▶ [EXERCISE REQUIREMENTS]: In the entries below, take the lines from the one containing "<h6>(1) 陽イオン</h6>" up to and including the one containing "<tr><td>リン酸水素イ", and format them as a Markdown table with two columns, No. and Line. Number the lines in order and leave out any blank lines.

◇ ◇ ◇

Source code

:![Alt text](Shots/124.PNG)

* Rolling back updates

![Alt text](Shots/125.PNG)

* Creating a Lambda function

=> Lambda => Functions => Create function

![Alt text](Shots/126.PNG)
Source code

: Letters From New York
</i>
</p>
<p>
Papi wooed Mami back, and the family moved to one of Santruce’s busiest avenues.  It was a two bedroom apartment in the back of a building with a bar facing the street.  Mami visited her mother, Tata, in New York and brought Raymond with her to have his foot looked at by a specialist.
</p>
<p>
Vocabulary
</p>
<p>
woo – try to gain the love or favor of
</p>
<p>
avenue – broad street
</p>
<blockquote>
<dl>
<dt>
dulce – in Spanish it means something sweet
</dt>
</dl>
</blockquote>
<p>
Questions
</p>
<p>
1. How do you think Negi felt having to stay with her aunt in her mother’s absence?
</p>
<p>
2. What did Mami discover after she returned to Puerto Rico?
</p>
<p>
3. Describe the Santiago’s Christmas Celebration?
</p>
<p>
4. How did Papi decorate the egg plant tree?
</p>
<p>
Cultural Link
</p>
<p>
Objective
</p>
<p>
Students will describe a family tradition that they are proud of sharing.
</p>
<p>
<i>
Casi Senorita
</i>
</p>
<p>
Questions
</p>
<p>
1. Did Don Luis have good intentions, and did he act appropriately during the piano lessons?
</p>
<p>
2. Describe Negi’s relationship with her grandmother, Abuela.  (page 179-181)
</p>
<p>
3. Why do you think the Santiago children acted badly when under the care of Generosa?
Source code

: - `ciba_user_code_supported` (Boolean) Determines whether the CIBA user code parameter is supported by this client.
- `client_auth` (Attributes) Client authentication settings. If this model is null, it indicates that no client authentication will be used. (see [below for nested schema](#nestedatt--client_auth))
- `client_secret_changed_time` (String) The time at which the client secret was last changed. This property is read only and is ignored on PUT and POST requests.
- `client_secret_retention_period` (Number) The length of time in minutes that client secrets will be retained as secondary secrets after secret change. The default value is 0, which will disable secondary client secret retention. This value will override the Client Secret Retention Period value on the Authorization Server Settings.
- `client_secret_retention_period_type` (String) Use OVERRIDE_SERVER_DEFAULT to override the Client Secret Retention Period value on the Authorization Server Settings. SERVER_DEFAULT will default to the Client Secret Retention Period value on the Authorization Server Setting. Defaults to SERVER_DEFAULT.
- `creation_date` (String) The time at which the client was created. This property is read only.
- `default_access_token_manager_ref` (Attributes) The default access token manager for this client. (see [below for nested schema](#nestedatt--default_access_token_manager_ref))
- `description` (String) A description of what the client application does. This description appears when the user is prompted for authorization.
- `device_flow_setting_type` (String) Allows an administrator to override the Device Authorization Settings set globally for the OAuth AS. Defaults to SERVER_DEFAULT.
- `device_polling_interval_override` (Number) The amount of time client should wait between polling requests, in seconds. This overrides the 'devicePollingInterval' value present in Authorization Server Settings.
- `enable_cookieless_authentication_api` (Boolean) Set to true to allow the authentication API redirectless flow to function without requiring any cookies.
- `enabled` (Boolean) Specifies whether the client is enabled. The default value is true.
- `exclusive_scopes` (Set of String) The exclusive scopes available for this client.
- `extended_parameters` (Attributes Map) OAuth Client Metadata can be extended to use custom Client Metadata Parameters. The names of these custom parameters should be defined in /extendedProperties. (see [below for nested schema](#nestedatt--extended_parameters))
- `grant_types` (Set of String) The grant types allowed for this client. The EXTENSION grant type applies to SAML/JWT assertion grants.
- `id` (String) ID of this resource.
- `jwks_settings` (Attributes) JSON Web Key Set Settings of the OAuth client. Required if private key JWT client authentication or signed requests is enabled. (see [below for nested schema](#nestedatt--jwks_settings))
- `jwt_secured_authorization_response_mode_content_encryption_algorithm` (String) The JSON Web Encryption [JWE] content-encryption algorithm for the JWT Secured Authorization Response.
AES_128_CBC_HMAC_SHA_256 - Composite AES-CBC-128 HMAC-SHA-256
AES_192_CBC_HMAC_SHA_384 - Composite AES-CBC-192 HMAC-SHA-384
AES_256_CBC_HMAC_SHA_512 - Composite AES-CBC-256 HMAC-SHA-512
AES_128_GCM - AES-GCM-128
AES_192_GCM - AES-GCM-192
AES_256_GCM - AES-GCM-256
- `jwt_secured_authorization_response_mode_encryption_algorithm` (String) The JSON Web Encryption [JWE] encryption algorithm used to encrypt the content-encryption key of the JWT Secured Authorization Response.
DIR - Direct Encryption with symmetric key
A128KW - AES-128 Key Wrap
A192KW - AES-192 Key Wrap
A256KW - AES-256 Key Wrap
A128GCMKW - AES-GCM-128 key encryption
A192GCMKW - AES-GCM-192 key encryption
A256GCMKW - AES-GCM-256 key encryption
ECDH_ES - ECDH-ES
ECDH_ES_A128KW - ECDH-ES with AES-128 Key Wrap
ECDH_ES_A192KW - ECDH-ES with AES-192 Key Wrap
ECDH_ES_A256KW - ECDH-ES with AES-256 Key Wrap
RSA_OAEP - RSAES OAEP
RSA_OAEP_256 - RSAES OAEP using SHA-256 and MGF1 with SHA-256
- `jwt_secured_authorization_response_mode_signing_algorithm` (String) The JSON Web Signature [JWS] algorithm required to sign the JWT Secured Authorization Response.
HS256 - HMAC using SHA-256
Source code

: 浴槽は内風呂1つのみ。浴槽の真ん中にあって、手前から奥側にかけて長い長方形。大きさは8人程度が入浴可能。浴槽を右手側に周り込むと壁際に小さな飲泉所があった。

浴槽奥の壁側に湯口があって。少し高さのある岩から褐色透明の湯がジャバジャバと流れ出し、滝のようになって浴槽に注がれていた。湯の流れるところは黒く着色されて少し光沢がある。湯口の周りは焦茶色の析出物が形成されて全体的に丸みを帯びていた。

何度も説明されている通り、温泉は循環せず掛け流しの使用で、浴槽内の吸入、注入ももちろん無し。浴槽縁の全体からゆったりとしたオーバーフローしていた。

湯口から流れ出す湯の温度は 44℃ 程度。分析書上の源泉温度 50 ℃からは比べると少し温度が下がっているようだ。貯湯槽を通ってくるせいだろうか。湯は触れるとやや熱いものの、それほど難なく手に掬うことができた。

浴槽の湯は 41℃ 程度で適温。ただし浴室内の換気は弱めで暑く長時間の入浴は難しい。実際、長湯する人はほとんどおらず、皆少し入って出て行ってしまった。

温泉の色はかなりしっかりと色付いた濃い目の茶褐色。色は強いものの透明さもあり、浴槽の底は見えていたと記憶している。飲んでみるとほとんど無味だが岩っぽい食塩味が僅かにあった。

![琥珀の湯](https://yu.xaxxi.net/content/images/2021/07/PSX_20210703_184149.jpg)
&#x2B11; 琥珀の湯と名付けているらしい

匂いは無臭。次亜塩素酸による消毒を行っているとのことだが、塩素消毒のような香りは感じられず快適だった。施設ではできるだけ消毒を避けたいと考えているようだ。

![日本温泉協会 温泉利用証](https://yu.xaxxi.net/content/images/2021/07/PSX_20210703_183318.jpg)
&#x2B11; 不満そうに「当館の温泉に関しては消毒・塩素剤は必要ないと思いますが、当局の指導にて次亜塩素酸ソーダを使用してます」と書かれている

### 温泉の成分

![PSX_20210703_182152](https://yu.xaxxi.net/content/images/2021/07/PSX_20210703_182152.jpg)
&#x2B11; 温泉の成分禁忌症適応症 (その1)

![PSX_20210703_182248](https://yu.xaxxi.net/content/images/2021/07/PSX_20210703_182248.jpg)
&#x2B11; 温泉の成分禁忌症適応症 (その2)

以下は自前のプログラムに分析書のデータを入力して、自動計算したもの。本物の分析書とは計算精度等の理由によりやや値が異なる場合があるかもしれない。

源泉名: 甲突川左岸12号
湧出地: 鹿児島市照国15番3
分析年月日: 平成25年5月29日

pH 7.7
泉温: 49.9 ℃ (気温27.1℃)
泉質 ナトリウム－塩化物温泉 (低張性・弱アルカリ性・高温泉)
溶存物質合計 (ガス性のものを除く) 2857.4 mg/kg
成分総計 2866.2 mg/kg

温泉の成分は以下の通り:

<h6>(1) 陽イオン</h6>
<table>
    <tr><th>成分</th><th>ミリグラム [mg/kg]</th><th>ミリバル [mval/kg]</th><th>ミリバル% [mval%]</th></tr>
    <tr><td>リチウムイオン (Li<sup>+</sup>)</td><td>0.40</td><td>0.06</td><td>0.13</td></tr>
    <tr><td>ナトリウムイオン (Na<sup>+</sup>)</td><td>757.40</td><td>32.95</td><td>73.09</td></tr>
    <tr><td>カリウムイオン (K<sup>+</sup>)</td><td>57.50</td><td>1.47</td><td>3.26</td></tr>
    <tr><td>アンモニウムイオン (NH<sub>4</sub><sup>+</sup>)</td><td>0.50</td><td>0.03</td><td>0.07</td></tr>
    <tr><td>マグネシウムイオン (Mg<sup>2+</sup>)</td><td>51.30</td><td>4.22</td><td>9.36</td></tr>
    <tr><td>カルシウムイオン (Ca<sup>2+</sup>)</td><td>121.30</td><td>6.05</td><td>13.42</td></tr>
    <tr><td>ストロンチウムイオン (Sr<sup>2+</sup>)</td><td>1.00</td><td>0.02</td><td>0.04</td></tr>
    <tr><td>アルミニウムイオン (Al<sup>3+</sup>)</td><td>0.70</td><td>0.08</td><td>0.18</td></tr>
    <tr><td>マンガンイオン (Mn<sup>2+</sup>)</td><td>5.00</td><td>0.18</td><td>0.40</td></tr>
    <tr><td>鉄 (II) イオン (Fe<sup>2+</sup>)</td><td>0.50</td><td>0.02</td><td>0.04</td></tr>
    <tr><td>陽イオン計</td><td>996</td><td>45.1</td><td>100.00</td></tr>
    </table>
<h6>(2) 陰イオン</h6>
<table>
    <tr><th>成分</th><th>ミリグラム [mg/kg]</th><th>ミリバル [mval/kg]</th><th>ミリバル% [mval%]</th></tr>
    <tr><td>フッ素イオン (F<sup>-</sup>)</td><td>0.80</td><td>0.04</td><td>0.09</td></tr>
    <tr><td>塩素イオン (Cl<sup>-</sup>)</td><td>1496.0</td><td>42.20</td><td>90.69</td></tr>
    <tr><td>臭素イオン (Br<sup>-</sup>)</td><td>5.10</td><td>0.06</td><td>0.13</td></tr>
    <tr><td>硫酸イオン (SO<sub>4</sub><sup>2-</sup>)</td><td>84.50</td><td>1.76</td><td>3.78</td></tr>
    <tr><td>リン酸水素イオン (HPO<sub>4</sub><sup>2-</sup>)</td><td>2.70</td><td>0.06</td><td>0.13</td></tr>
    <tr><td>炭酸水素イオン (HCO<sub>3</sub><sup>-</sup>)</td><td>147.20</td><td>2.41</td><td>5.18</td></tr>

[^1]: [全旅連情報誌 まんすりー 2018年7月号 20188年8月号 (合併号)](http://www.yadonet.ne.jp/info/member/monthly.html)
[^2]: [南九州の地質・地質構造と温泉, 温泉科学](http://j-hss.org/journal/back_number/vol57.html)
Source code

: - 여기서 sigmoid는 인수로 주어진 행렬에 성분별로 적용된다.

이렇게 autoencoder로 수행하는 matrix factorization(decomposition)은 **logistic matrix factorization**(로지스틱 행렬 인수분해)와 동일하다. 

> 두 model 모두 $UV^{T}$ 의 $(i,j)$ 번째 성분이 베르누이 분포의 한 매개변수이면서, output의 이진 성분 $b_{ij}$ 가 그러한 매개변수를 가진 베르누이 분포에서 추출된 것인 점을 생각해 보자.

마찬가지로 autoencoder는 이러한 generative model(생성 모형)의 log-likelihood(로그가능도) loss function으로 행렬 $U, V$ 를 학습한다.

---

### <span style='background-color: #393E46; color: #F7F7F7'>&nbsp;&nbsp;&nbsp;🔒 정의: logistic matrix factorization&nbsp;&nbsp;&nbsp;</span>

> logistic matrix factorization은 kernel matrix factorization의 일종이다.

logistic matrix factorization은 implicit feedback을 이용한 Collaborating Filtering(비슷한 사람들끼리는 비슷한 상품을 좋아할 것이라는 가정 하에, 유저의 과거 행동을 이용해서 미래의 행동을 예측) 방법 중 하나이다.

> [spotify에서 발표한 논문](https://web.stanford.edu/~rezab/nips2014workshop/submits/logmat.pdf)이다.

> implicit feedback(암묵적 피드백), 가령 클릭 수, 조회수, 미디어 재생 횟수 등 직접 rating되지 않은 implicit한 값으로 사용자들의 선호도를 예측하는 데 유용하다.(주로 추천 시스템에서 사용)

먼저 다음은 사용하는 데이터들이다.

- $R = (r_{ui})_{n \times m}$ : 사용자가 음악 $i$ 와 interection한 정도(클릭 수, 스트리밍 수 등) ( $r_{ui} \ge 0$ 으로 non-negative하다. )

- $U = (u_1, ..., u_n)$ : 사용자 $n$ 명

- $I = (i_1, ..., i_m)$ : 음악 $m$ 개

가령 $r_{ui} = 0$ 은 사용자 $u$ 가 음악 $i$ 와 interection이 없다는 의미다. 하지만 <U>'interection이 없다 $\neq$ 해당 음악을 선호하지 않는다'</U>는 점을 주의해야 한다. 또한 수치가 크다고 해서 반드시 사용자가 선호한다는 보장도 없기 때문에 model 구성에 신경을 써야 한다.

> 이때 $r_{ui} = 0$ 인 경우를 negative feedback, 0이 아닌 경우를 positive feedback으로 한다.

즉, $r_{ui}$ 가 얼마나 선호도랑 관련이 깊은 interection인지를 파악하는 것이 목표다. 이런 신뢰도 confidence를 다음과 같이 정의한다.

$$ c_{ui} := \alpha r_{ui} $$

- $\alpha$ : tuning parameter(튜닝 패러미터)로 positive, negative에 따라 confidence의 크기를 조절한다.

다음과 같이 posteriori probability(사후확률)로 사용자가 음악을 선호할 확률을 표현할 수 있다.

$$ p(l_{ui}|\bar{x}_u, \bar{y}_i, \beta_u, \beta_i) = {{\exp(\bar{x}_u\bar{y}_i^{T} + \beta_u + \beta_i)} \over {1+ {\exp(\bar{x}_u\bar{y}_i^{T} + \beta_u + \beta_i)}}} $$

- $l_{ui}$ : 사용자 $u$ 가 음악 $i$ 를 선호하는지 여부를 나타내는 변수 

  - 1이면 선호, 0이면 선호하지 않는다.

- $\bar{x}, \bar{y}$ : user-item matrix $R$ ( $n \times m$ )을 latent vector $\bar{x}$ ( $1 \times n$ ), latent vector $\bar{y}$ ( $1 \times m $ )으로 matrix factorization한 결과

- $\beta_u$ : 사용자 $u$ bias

◇ ◇ ◇

▶ [SOLUTION TO THIS EXERCISE]:
| No. | Line |
|---|---|
| 1 | <h6>(1) 陽イオン</h6> |
| 2 | <table> |
| 3 |     <tr><th>成分</th><th>ミリグラム [mg/kg]</th><th>ミリバル [mval/kg]</th><th>ミリバル% [mval%]</th></tr> |
| 4 |     <tr><td>リチウムイオン (Li<sup>+</sup>)</td><td>0.40</td><td>0.06</td><td>0.13</td></tr> |
| 5 |     <tr><td>ナトリウムイオン (Na<sup>+</sup>)</td><td>757.40</td><td>32.95</td><td>73.09</td></tr> |
| 6 |     <tr><td>カリウムイオン (K<sup>+</sup>)</td><td>57.50</td><td>1.47</td><td>3.26</td></tr> |
| 7 |     <tr><td>アンモニウムイオン (NH<sub>4</sub><sup>+</sup>)</td><td>0.50</td><td>0.03</td><td>0.07</td></tr> |
| 8 |     <tr><td>マグネシウムイオン (Mg<sup>2+</sup>)</td><td>51.30</td><td>4.22</td><td>9.36</td></tr> |
| 9 |     <tr><td>カルシウムイオン (Ca<sup>2+</sup>)</td><td>121.30</td><td>6.05</td><td>13.42</td></tr> |
| 10 |     <tr><td>ストロンチウムイオン (Sr<sup>2+</sup>)</td><td>1.00</td><td>0.02</td><td>0.04</td></tr> |
| 11 |     <tr><td>アルミニウムイオン (Al<sup>3+</sup>)</td><td>0.70</td><td>0.08</td><td>0.18</td></tr> |
| 12 |     <tr><td>マンガンイオン (Mn<sup>2+</sup>)</td><td>5.00</td><td>0.18</td><td>0.40</td></tr> |
| 13 |     <tr><td>鉄 (II) イオン (Fe<sup>2+</sup>)</td><td>0.50</td><td>0.02</td><td>0.04</td></tr> |
| 14 |     <tr><td>陽イオン計</td><td>996</td><td>45.1</td><td>100.00</td></tr> |
| 15 |     </table> |
| 16 | <h6>(2) 陰イオン</h6> |
| 17 | <table> |
| 18 |     <tr><th>成分</th><th>ミリグラム [mg/kg]</th><th>ミリバル [mval/kg]</th><th>ミリバル% [mval%]</th></tr> |
| 19 |     <tr><td>フッ素イオン (F<sup>-</sup>)</td><td>0.80</td><td>0.04</td><td>0.09</td></tr> |
| 20 |     <tr><td>塩素イオン (Cl<sup>-</sup>)</td><td>1496.0</td><td>42.20</td><td>90.69</td></tr> |
| 21 |     <tr><td>臭素イオン (Br<sup>-</sup>)</td><td>5.10</td><td>0.06</td><td>0.13</td></tr> |
| 22 |     <tr><td>硫酸イオン (SO<sub>4</sub><sup>2-</sup>)</td><td>84.50</td><td>1.76</td><td>3.78</td></tr> |
| 23 |     <tr><td>リン酸水素イオン (HPO<sub>4</sub><sup>2-</sup>)</td><td>2.70</td><td>0.06</td><td>0.13</td></tr> |